Uit de bodemkwaliteitskaart blijkt dat het grootste deel van het gebied licht tot matig verontreinigd is. Verontreinigingen worden voornamelijk veroorzaakt door dempingen en stortlocaties. Van de stortlocaties zijn Marpet en Nauerna de bekendste en meest omvangrijke. Nauerna ligt buiten het plangebied. De dempingen werden niet uitsluitend met verontreinigd materiaal gedaan, maar ook met gebiedseigengrond waarvan de kwaliteit beter kan zijn. De verontreinigingen langs de Dorpsstraat zijn mogelijk afkomstig van het ophoogmateriaal of eventueel door (voormalige) ondergrondse tanks of andere bodembedreigende activiteiten (afhankelijk van de bedrijfsactiviteit).

In het gebied zijn een groot aantal bodemonderzoeken uitgevoerd, hiervan is niet bekend of deze actueel genoeg zijn. In het kader van het bestemmingsplan is het vooralsnog niet relevant om deze specifiek te beoordelen, omdat het een conserverend plan betreft en er geen potentiële ontwikkelinglocaties bekend zijn afgezien van het sportpark. Voor het sportpark is onderzoek gedaan naar de milieuhygiënische bodemkwaliteit. Hieruit bleek dat er geen belemmeringen zijn.

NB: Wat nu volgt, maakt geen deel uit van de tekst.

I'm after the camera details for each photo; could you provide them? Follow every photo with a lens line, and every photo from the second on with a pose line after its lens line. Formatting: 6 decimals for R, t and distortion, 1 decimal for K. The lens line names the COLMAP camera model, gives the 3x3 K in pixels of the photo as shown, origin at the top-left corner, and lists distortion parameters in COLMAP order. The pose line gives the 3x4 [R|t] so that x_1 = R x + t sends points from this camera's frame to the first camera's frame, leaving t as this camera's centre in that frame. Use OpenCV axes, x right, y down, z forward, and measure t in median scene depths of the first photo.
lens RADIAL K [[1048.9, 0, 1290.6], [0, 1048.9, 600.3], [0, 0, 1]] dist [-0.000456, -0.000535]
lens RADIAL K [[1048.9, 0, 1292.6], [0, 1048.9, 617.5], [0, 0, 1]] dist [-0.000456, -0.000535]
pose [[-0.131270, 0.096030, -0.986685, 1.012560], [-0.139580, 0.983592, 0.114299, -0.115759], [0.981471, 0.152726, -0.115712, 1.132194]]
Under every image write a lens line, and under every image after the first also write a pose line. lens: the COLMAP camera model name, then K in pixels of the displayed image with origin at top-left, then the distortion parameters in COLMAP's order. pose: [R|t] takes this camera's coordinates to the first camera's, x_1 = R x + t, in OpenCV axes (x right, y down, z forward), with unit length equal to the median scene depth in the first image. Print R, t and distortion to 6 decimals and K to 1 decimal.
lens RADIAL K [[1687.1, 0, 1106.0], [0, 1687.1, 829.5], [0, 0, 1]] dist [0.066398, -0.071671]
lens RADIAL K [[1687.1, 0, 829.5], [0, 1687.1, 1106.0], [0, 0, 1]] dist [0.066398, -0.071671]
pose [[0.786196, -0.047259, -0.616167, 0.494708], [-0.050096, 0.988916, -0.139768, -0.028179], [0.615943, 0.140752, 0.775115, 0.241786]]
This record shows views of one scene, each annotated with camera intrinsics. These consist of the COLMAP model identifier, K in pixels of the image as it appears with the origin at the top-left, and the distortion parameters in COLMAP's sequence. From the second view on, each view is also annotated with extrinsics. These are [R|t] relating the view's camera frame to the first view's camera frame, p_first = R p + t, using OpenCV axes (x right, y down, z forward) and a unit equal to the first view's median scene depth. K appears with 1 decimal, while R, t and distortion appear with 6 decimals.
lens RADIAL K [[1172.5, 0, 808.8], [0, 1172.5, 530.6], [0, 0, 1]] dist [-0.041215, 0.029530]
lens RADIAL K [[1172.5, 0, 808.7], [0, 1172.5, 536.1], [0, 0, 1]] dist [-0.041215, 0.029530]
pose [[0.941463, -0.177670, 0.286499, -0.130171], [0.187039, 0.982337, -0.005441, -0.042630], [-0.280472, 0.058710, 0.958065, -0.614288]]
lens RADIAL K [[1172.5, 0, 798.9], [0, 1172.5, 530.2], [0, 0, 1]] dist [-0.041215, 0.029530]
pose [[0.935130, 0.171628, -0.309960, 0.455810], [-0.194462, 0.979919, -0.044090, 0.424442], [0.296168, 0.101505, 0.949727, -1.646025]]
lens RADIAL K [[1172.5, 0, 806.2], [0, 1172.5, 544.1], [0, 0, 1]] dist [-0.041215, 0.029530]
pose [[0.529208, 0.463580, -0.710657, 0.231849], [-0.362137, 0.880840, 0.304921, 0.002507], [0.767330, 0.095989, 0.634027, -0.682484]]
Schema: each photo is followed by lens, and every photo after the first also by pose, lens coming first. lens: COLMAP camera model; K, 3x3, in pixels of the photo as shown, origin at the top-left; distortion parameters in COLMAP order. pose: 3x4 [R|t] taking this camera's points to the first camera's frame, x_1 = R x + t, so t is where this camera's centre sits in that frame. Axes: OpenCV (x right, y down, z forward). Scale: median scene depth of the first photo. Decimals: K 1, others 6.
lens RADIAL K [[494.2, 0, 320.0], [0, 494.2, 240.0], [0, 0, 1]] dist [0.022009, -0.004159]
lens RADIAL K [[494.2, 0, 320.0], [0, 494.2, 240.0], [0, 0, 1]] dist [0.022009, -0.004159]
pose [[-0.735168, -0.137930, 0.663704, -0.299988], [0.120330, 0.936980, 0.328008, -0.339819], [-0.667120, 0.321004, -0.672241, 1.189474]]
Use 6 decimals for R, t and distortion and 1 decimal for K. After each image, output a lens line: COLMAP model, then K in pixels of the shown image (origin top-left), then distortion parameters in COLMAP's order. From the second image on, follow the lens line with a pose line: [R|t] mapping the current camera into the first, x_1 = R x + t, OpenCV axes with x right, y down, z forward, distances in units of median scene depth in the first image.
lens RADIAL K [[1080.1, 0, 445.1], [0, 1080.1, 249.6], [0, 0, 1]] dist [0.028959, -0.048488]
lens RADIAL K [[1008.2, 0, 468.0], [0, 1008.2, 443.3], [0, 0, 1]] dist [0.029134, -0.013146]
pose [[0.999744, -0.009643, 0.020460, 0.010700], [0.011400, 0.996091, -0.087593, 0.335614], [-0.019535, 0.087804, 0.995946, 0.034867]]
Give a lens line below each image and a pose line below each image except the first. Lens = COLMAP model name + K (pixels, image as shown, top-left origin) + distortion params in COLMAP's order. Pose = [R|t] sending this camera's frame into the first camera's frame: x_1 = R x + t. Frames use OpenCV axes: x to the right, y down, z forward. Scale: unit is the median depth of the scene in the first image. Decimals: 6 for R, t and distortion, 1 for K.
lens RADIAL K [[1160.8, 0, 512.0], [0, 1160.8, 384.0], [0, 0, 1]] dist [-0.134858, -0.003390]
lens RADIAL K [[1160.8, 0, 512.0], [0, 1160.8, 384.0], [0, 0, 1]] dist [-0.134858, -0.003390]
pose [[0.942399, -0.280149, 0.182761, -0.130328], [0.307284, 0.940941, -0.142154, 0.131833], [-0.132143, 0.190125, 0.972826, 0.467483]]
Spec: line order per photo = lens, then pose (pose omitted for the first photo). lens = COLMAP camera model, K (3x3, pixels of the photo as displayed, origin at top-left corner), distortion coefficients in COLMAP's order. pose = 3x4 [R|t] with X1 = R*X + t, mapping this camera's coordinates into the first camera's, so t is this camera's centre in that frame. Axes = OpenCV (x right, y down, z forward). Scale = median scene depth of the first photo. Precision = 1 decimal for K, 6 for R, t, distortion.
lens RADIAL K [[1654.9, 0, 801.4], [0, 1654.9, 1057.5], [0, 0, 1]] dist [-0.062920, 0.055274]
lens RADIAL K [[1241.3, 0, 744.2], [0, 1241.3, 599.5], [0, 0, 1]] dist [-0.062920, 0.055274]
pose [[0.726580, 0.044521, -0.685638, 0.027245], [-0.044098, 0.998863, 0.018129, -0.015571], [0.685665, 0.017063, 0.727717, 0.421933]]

In het plangebied is niet uit te sluiten dat door historisch gebruik evenals dempingen van sloten met materiaal van onbekende herkomst verontreiniging van de bodem is opgetreden. Geadviseerd wordt dan ook om bodemonderzoek uit te laten voeren indien binnen het plangebied een gebruikswijziging plaats gaat vinden of in geval van nieuwbouw, verkooptransacties en dergelijke.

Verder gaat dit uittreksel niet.